───── MATERIAL FOR THIS EXERCISE
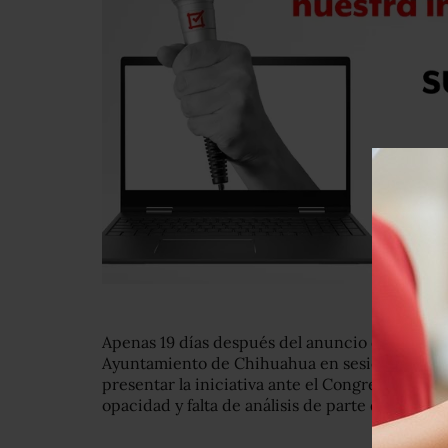
Apenas 19 días después del anuncio de Campos G
Ayuntamiento de Chihuahua en sesión de Cabild
presentar la iniciativa ante el Congreso Chih
opacidad y falta de análisis de parte de organi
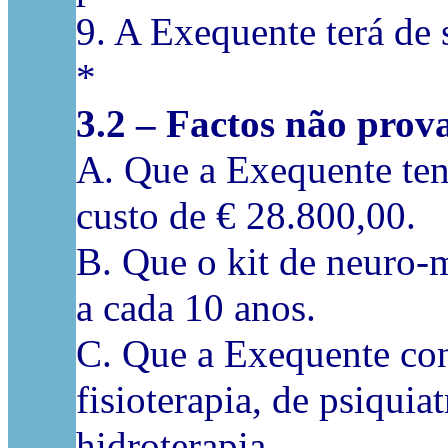
9. A Exequente terá de
*
3.2 – Factos não prov
A. Que a Exequente tenh
custo de € 28.800,00.
B. Que o kit de neuro-
a cada 10 anos.
C. Que a Exequente cont
fisioterapia, de psiquia
hidroterapia.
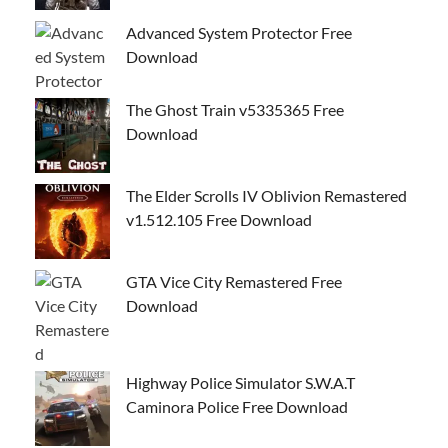
Advanced System Protector Free
Download
The Ghost Train v5335365 Free
Download
The Elder Scrolls IV Oblivion Remastered
v1.512.105 Free Download
GTA Vice City Remastered Free
Download
Highway Police Simulator S.W.A.T
Caminora Police Free Download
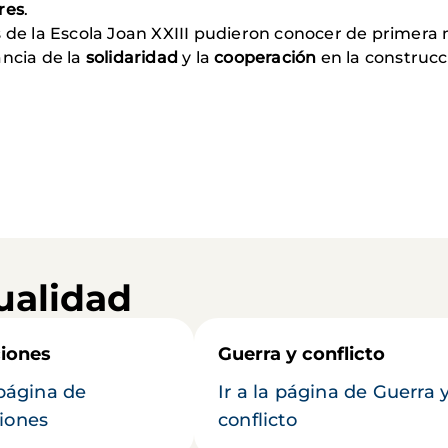
res
.
s de la Escola Joan XXIII pudieron conocer de primer
ancia de la
solidaridad
y la
cooperación
en la construc
ualidad
iones
Guerra y conflicto
 página de
Ir a la página de Guerra 
iones
conflicto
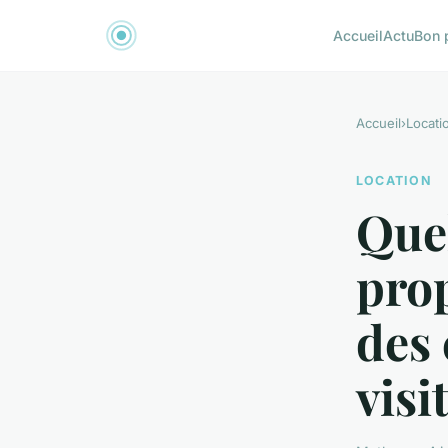
Accueil
Actu
Bon 
Accueil
›
Locati
LOCATION
Quel
prop
des 
visi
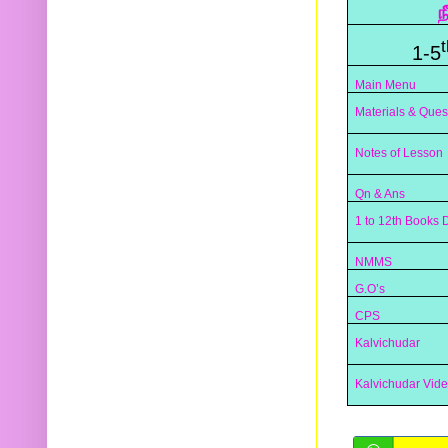
ந
t
1-5
Main Menu
Materials & Ques
Notes of Lesson
Qn & Ans
1 to 12th Books
NMMS
G.O’s
CPS
Kalvichudar
Kalvichudar Vid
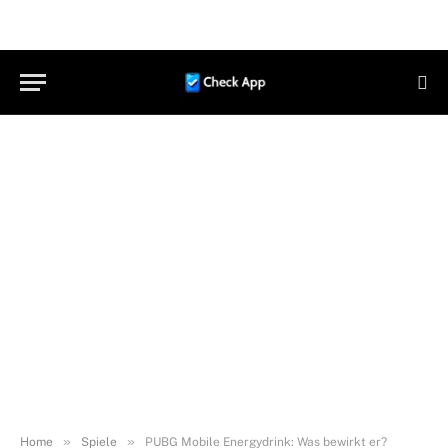
»
»
Home
Spiele
PUBG Mobile Energydrink: Was bewirkt er?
──────────
# GOAL OF THE EXERCISE
Could you give back the full listing word for word, leaving out the images?

# RESULT OF THIS TASK
Apenas 19 días después del anuncio de Campos G
Ayuntamiento de Chihuahua en sesión de Cabild
presentar la iniciativa ante el Congreso Chih
opacidad y falta de análisis de parte de organi
9. A Exequente terá de
*
3.2 – Factos não prov
A. Que a Exequente tenh
custo de € 28.800,00.
B. Que o kit de neuro-
a cada 10 anos.
C. Que a Exequente cont
fisioterapia, de psiquia
hidroterapia.
Advanced System Protector Free
Download
The Ghost Train v5335365 Free
Download
The Elder Scrolls IV Oblivion Remastered
v1.512.105 Free Download
GTA Vice City Remastered Free
Download
Highway Police Simulator S.W.A.T
Caminora Police Free Download
res
.
s de la Escola Joan XXIII pudieron conocer de primer
ancia de la
solidaridad
y la
cooperación
en la construc
ualidad
iones
Guerra y conflicto
 página de
Ir a la página de Guerra 
iones
conflicto
Accueil
Actu
Bon 
Accueil
›
Locati
LOCATION
Quel
prop
des 
visi
ந
t
1-5
Main Menu
Materials & Ques
Notes of Lesson
Qn & Ans
1 to 12th Books
NMMS
G.O’s
CPS
Kalvichudar
Kalvichudar Vid
»
»
Home
Spiele
PUBG Mobile Energydrink: Was bewirkt er?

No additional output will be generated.